§ **Try it**
All of the data below is to be output without alteration.
BEGIN
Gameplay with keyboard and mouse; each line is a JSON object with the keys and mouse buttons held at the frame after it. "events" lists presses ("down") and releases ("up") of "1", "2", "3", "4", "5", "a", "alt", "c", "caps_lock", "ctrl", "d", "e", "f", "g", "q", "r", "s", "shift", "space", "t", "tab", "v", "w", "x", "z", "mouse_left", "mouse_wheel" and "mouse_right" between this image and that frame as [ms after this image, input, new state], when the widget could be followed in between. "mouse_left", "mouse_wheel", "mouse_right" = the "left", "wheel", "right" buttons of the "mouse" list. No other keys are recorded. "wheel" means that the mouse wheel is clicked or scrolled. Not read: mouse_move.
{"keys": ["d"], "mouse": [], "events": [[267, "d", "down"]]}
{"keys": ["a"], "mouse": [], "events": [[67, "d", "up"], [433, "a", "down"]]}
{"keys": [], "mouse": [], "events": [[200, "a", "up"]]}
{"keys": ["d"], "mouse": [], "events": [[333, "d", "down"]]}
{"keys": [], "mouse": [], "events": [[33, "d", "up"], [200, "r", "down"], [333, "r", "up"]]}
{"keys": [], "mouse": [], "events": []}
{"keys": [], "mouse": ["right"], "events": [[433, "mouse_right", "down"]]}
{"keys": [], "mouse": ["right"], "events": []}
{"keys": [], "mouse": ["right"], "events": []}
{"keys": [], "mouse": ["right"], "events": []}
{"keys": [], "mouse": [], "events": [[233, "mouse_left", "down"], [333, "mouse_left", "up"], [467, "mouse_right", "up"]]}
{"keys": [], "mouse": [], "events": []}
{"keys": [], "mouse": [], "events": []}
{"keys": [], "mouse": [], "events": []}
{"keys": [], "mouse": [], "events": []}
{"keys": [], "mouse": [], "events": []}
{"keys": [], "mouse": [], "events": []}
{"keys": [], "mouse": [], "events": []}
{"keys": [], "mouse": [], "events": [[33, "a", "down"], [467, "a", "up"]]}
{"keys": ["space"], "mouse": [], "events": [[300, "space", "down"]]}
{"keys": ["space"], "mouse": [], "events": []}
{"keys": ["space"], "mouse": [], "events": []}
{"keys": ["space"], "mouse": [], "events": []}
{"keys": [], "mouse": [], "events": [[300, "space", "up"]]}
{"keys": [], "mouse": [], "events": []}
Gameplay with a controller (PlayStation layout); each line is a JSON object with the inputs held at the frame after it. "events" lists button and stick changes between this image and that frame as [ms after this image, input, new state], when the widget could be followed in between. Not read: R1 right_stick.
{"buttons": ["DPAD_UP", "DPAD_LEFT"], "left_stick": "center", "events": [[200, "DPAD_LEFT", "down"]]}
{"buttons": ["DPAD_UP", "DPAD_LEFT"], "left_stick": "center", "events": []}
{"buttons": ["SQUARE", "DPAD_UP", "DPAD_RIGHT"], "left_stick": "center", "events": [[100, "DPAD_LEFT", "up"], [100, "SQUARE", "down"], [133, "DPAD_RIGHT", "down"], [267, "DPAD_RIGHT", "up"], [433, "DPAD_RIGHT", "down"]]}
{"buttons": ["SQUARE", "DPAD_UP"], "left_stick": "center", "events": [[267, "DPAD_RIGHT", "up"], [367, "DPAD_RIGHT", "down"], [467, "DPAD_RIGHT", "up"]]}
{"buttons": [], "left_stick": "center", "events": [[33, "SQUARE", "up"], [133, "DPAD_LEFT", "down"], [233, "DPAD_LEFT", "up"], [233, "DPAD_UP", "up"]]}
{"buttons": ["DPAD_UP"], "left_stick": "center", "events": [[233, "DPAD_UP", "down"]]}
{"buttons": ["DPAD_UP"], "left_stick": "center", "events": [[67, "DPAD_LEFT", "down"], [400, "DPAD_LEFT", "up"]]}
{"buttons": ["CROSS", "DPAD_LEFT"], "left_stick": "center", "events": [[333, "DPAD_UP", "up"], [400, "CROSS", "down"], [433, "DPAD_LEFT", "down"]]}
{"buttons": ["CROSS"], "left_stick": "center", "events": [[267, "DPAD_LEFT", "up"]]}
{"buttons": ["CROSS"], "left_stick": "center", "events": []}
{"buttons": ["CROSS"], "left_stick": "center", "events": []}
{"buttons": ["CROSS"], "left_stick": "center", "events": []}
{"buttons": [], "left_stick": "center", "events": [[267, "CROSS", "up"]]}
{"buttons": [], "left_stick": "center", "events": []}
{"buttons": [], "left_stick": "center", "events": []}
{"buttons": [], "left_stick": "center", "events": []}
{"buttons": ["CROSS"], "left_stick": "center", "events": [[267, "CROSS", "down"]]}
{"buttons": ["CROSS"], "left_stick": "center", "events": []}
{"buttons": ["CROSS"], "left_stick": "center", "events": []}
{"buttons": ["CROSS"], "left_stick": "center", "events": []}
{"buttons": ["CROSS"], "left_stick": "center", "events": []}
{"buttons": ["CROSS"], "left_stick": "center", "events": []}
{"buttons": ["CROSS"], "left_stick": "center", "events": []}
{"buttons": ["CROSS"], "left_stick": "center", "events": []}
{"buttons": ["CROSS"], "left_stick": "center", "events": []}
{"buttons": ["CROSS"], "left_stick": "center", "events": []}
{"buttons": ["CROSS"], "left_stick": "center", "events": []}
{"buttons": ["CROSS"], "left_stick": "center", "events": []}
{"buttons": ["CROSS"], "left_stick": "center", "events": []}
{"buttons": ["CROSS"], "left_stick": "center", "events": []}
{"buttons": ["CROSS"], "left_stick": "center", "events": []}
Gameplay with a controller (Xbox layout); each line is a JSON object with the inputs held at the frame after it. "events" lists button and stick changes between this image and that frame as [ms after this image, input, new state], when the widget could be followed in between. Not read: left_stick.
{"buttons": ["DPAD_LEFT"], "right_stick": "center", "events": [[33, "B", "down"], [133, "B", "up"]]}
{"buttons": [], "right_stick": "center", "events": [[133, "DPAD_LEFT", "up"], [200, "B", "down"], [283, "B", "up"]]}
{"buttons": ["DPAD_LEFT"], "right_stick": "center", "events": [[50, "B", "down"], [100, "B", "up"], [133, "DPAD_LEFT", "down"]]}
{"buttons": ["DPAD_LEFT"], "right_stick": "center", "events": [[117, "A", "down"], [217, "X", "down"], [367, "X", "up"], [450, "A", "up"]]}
END
§ **Finished task**
Gameplay with keyboard and mouse; each line is a JSON object with the keys and mouse buttons held at the frame after it. "events" lists presses ("down") and releases ("up") of "1", "2", "3", "4", "5", "a", "alt", "c", "caps_lock", "ctrl", "d", "e", "f", "g", "q", "r", "s", "shift", "space", "t", "tab", "v", "w", "x", "z", "mouse_left", "mouse_wheel" and "mouse_right" between this image and that frame as [ms after this image, input, new state], when the widget could be followed in between. "mouse_left", "mouse_wheel", "mouse_right" = the "left", "wheel", "right" buttons of the "mouse" list. No other keys are recorded. "wheel" means that the mouse wheel is clicked or scrolled. Not read: mouse_move.
{"keys": ["d"], "mouse": [], "events": [[267, "d", "down"]]}
{"keys": ["a"], "mouse": [], "events": [[67, "d", "up"], [433, "a", "down"]]}
{"keys": [], "mouse": [], "events": [[200, "a", "up"]]}
{"keys": ["d"], "mouse": [], "events": [[333, "d", "down"]]}
{"keys": [], "mouse": [], "events": [[33, "d", "up"], [200, "r", "down"], [333, "r", "up"]]}
{"keys": [], "mouse": [], "events": []}
{"keys": [], "mouse": ["right"], "events": [[433, "mouse_right", "down"]]}
{"keys": [], "mouse": ["right"], "events": []}
{"keys": [], "mouse": ["right"], "events": []}
{"keys": [], "mouse": ["right"], "events": []}
{"keys": [], "mouse": [], "events": [[233, "mouse_left", "down"], [333, "mouse_left", "up"], [467, "mouse_right", "up"]]}
{"keys": [], "mouse": [], "events": []}
{"keys": [], "mouse": [], "events": []}
{"keys": [], "mouse": [], "events": []}
{"keys": [], "mouse": [], "events": []}
{"keys": [], "mouse": [], "events": []}
{"keys": [], "mouse": [], "events": []}
{"keys": [], "mouse": [], "events": []}
{"keys": [], "mouse": [], "events": [[33, "a", "down"], [467, "a", "up"]]}
{"keys": ["space"], "mouse": [], "events": [[300, "space", "down"]]}
{"keys": ["space"], "mouse": [], "events": []}
{"keys": ["space"], "mouse": [], "events": []}
{"keys": ["space"], "mouse": [], "events": []}
{"keys": [], "mouse": [], "events": [[300, "space", "up"]]}
{"keys": [], "mouse": [], "events": []}
Gameplay with a controller (PlayStation layout); each line is a JSON object with the inputs held at the frame after it. "events" lists button and stick changes between this image and that frame as [ms after this image, input, new state], when the widget could be followed in between. Not read: R1 right_stick.
{"buttons": ["DPAD_UP", "DPAD_LEFT"], "left_stick": "center", "events": [[200, "DPAD_LEFT", "down"]]}
{"buttons": ["DPAD_UP", "DPAD_LEFT"], "left_stick": "center", "events": []}
{"buttons": ["SQUARE", "DPAD_UP", "DPAD_RIGHT"], "left_stick": "center", "events": [[100, "DPAD_LEFT", "up"], [100, "SQUARE", "down"], [133, "DPAD_RIGHT", "down"], [267, "DPAD_RIGHT", "up"], [433, "DPAD_RIGHT", "down"]]}
{"buttons": ["SQUARE", "DPAD_UP"], "left_stick": "center", "events": [[267, "DPAD_RIGHT", "up"], [367, "DPAD_RIGHT", "down"], [467, "DPAD_RIGHT", "up"]]}
{"buttons": [], "left_stick": "center", "events": [[33, "SQUARE", "up"], [133, "DPAD_LEFT", "down"], [233, "DPAD_LEFT", "up"], [233, "DPAD_UP", "up"]]}
{"buttons": ["DPAD_UP"], "left_stick": "center", "events": [[233, "DPAD_UP", "down"]]}
{"buttons": ["DPAD_UP"], "left_stick": "center", "events": [[67, "DPAD_LEFT", "down"], [400, "DPAD_LEFT", "up"]]}
{"buttons": ["CROSS", "DPAD_LEFT"], "left_stick": "center", "events": [[333, "DPAD_UP", "up"], [400, "CROSS", "down"], [433, "DPAD_LEFT", "down"]]}
{"buttons": ["CROSS"], "left_stick": "center", "events": [[267, "DPAD_LEFT", "up"]]}
{"buttons": ["CROSS"], "left_stick": "center", "events": []}
{"buttons": ["CROSS"], "left_stick": "center", "events": []}
{"buttons": ["CROSS"], "left_stick": "center", "events": []}
{"buttons": [], "left_stick": "center", "events": [[267, "CROSS", "up"]]}
{"buttons": [], "left_stick": "center", "events": []}
{"buttons": [], "left_stick": "center", "events": []}
{"buttons": [], "left_stick": "center", "events": []}
{"buttons": ["CROSS"], "left_stick": "center", "events": [[267, "CROSS", "down"]]}
{"buttons": ["CROSS"], "left_stick": "center", "events": []}
{"buttons": ["CROSS"], "left_stick": "center", "events": []}
{"buttons": ["CROSS"], "left_stick": "center", "events": []}
{"buttons": ["CROSS"], "left_stick": "center", "events": []}
{"buttons": ["CROSS"], "left_stick": "center", "events": []}
{"buttons": ["CROSS"], "left_stick": "center", "events": []}
{"buttons": ["CROSS"], "left_stick": "center", "events": []}
{"buttons": ["CROSS"], "left_stick": "center", "events": []}
{"buttons": ["CROSS"], "left_stick": "center", "events": []}
{"buttons": ["CROSS"], "left_stick": "center", "events": []}
{"buttons": ["CROSS"], "left_stick": "center", "events": []}
{"buttons": ["CROSS"], "left_stick": "center", "events": []}
{"buttons": ["CROSS"], "left_stick": "center", "events": []}
{"buttons": ["CROSS"], "left_stick": "center", "events": []}
Gameplay with a controller (Xbox layout); each line is a JSON object with the inputs held at the frame after it. "events" lists button and stick changes between this image and that frame as [ms after this image, input, new state], when the widget could be followed in between. Not read: left_stick.
{"buttons": ["DPAD_LEFT"], "right_stick": "center", "events": [[33, "B", "down"], [133, "B", "up"]]}
{"buttons": [], "right_stick": "center", "events": [[133, "DPAD_LEFT", "up"], [200, "B", "down"], [283, "B", "up"]]}
{"buttons": ["DPAD_LEFT"], "right_stick": "center", "events": [[50, "B", "down"], [100, "B", "up"], [133, "DPAD_LEFT", "down"]]}
{"buttons": ["DPAD_LEFT"], "right_stick": "center", "events": [[117, "A", "down"], [217, "X", "down"], [367, "X", "up"], [450, "A", "up"]]}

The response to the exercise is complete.